Here's a buck I have been watching for 2 years now and yesterday my buddy connected with him.


----------



## Mattuk

Well done to your friend, a nice looking buck.


----------



## bones44

Wow ! Awesome buck !!


----------



## youngdon

That's a nice buck for sure SRN... Good to see you back.


----------



## hassell

Congrats., Just awesome.


----------



## screamin6x6

Beautiful buck. Congrats to him.


----------



## saskredneck

Thanks guys. He is pretty excited. Grossed 190. 
Now im going to try and get my wife a nice one to cut her tag on. And maybe if I get time I'll be able to find one for myself.


----------



## Helmet_S

that is a beast of a deer. Congrats to your buddy.


----------



## bar-d

saskredneck said:


> Here's a buck I have been watching for 2 years now and yesterday my buddy connected with him.


Beauty!


----------



## ebbs

It's so wild that the body size of those brutes makes their racks look smaller than they would on a deer from the southern states.


----------



## Axel

WoW!! That's an awesome buck! Congrats


----------



## wvcoyote

what a really great buck congrats.


----------



## showmeyote

Thats a brute


----------



## Laststep

That is one heck of a heavy buck. Man you are afriend to let your buddy take him.
Job well done on your friendspart.


----------



## saskredneck

He had it rough scored the other day and it grossed 190. We had the buck pinned in a little bush and he could only go two ways. We each had a 50% chance at him. This was his first big buck and he deserved it.


----------



## pantherarms99

Man what a buck!!


----------



## knapper

You are a real friend to let him take it!


----------



## ReidRH

saskredneck said:


> Here's a buck I have been watching for 2 years now and yesterday my buddy connected with him.


You Are A Friend Indeed! That is an Awesome Story! This is the Kind of Story We All Need to Tell Everyone About! Not all Hunters are Idiots Regardless of What the Media would have People to believe!
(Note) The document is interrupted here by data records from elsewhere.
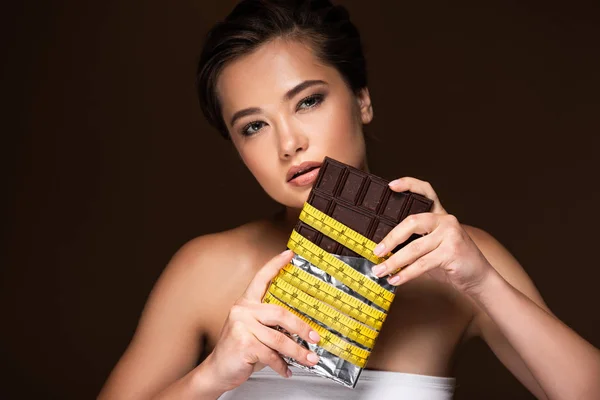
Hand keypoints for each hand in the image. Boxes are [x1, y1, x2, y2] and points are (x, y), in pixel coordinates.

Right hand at [202, 250, 320, 392]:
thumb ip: (272, 325)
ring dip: (298, 352)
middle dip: (301, 328)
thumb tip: (302, 328)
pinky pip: (271, 355)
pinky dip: (282, 365)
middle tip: (315, 337)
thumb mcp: (254, 331)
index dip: (276, 265)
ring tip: (310, 359)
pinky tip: (287, 370)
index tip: (289, 254)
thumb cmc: (239, 349)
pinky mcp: (243, 344)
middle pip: (280, 313)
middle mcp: (243, 310)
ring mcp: (241, 326)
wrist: (217, 370)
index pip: (261, 278)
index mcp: (246, 302)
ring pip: (279, 338)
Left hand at [370, 177, 492, 293]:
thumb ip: (415, 240)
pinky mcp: (452, 251)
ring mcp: (450, 234)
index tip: (391, 186)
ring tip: (380, 271)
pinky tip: (396, 279)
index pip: (426, 191)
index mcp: (439, 214)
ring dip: (394, 262)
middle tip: (377, 252)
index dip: (409, 184)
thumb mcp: (433, 245)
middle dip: (391, 238)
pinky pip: (422, 263)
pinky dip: (406, 274)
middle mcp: (445, 220)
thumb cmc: (450, 261)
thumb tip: (384, 248)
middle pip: (412, 221)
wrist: (478, 277)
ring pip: (414, 248)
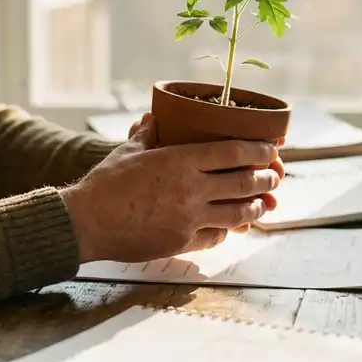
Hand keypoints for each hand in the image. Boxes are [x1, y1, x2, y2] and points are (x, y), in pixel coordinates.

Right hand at [62, 115, 281, 262]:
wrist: (87, 221)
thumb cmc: (105, 183)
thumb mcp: (128, 152)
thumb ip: (147, 135)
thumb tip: (154, 119)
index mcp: (180, 160)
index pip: (234, 153)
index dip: (259, 150)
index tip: (271, 149)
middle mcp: (191, 189)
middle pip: (244, 183)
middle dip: (266, 178)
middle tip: (274, 176)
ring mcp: (189, 218)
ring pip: (238, 213)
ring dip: (256, 207)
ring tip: (264, 203)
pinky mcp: (181, 242)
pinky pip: (216, 237)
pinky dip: (227, 230)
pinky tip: (230, 226)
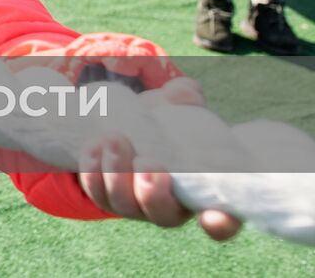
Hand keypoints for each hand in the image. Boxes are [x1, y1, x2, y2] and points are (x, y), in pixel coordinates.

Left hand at [78, 78, 241, 240]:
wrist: (144, 125)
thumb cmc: (180, 122)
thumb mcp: (187, 107)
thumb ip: (188, 99)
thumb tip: (179, 93)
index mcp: (205, 191)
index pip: (222, 219)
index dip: (220, 222)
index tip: (214, 216)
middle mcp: (172, 206)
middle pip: (163, 215)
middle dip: (152, 194)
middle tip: (147, 163)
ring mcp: (138, 204)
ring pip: (125, 206)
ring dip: (116, 176)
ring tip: (114, 140)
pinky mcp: (110, 194)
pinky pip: (99, 194)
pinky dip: (93, 173)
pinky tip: (93, 146)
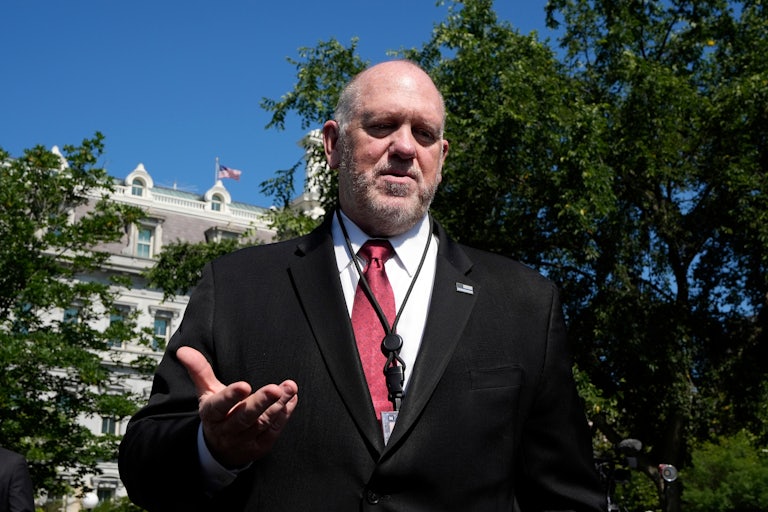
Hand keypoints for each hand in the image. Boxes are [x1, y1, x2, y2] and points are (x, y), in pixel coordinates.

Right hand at [176, 346, 298, 467]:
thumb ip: (199, 371)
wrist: (220, 449)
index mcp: (211, 414)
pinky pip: (273, 431)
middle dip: (261, 402)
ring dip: (277, 406)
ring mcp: (243, 441)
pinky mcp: (259, 447)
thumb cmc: (217, 413)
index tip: (244, 385)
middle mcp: (226, 430)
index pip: (219, 406)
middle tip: (275, 389)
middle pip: (244, 417)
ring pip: (261, 423)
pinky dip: (283, 415)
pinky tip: (291, 400)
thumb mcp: (206, 392)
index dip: (231, 397)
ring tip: (289, 388)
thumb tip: (183, 350)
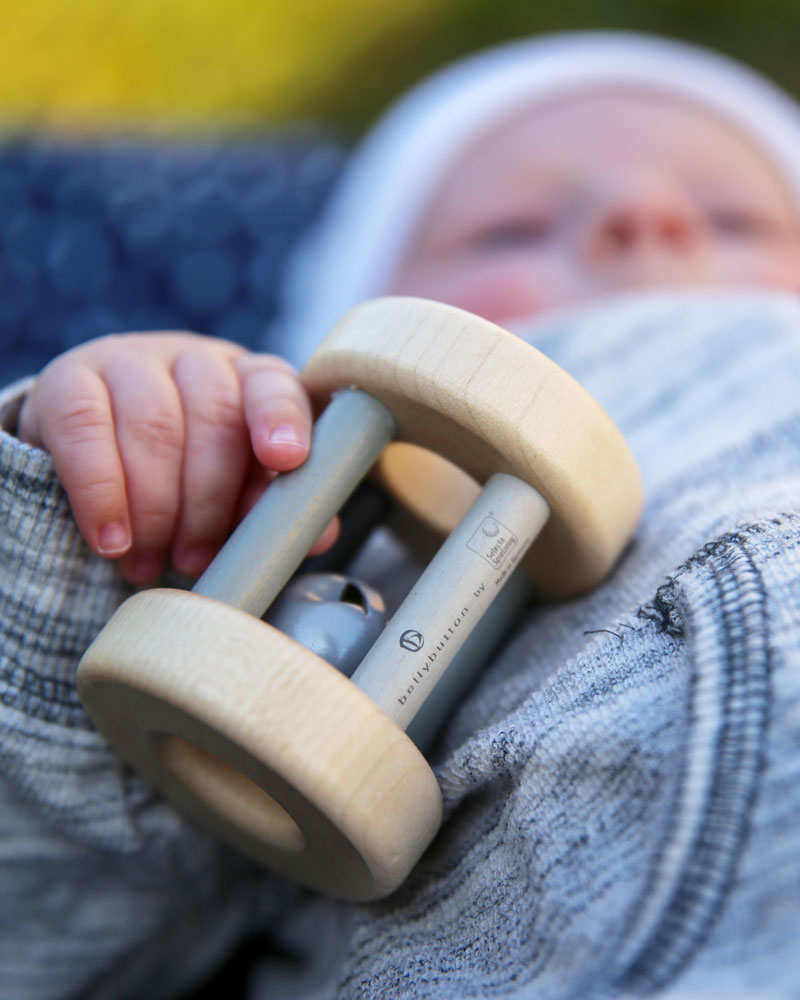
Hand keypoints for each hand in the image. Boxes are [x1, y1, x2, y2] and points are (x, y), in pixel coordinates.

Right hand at [18, 332, 336, 582]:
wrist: (96, 453)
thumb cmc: (187, 478)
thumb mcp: (236, 493)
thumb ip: (272, 509)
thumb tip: (318, 535)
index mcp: (251, 381)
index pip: (274, 385)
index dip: (281, 419)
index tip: (286, 459)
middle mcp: (197, 361)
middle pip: (214, 415)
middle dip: (209, 500)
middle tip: (195, 558)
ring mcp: (132, 361)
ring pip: (153, 424)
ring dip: (156, 506)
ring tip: (150, 562)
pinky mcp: (70, 378)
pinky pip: (84, 427)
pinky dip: (99, 491)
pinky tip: (110, 536)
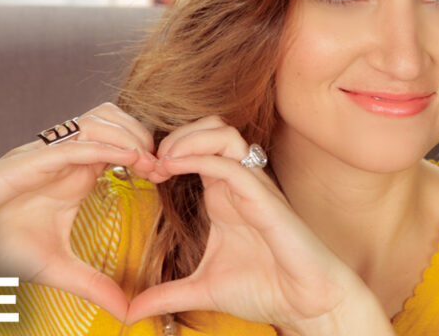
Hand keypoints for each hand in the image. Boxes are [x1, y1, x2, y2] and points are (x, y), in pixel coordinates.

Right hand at [0, 102, 157, 320]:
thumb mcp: (56, 269)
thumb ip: (93, 286)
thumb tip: (126, 313)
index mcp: (76, 172)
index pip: (121, 141)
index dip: (148, 151)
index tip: (169, 176)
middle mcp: (65, 156)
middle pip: (117, 118)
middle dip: (146, 136)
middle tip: (165, 166)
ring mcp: (47, 153)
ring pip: (100, 119)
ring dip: (130, 136)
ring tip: (149, 162)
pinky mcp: (30, 159)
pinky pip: (76, 142)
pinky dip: (106, 146)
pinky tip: (128, 160)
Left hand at [126, 117, 385, 333]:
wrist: (307, 304)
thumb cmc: (266, 290)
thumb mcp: (203, 290)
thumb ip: (167, 295)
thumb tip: (131, 311)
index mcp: (224, 195)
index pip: (196, 147)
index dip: (165, 150)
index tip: (141, 173)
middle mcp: (238, 184)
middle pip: (209, 127)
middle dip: (175, 135)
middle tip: (150, 162)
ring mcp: (253, 187)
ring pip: (223, 134)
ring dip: (187, 139)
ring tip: (162, 160)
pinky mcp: (265, 199)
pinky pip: (232, 164)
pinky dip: (200, 158)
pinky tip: (173, 168)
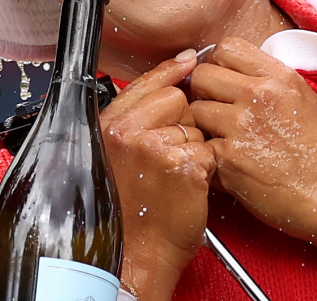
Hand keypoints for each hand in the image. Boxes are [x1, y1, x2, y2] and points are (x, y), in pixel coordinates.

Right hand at [101, 53, 214, 300]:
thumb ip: (135, 120)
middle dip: (183, 120)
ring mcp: (155, 146)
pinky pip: (207, 148)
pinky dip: (205, 167)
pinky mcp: (183, 164)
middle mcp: (128, 132)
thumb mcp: (115, 157)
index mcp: (108, 127)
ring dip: (194, 146)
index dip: (171, 72)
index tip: (189, 61)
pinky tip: (188, 186)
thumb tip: (170, 76)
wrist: (137, 256)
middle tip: (169, 155)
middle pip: (176, 97)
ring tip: (174, 176)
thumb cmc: (129, 211)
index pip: (147, 82)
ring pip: (195, 125)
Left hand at [189, 38, 316, 263]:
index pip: (227, 48)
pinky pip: (200, 147)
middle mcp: (257, 97)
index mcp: (279, 78)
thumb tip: (252, 76)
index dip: (220, 64)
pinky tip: (225, 163)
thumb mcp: (309, 100)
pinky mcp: (228, 160)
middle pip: (202, 76)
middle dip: (203, 91)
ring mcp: (240, 128)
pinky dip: (207, 155)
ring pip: (194, 111)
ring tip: (219, 138)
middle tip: (214, 108)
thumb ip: (277, 83)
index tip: (224, 80)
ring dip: (202, 124)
Awesome Buck Man I am Very Pleased Yall had this Opportunity to share this Hunt! Memories of a lifetime!


----------



## saskredneck

Thanks. We're both still smiling. Couldn't be happier.


----------



## SWAMPBUCK10PT

Great Deer You Guys really did good-Congrats to your Buddy-----sb


----------



## Predatorhunter

That is a beautiful buck what a big one. Congrats to your buddy!


----------



## 220swift

Congrats to you and your buddy. Great buck. Gotta love them drop tines.


----------



## oneshotcowboy

great lookin buck


----------



## All-Around-Outdoorsman

He is an absolute monster well done!!!


----------



## Fitz

Wow that's a big'ol bruiser! Good job at findin him and lettin your buddy take him on top of that!


----------



## Antlerz22

Theres the proof that steroids are in the ground in Saskatchewan. I knew it!!

JK--LOL nice bruiser!!


----------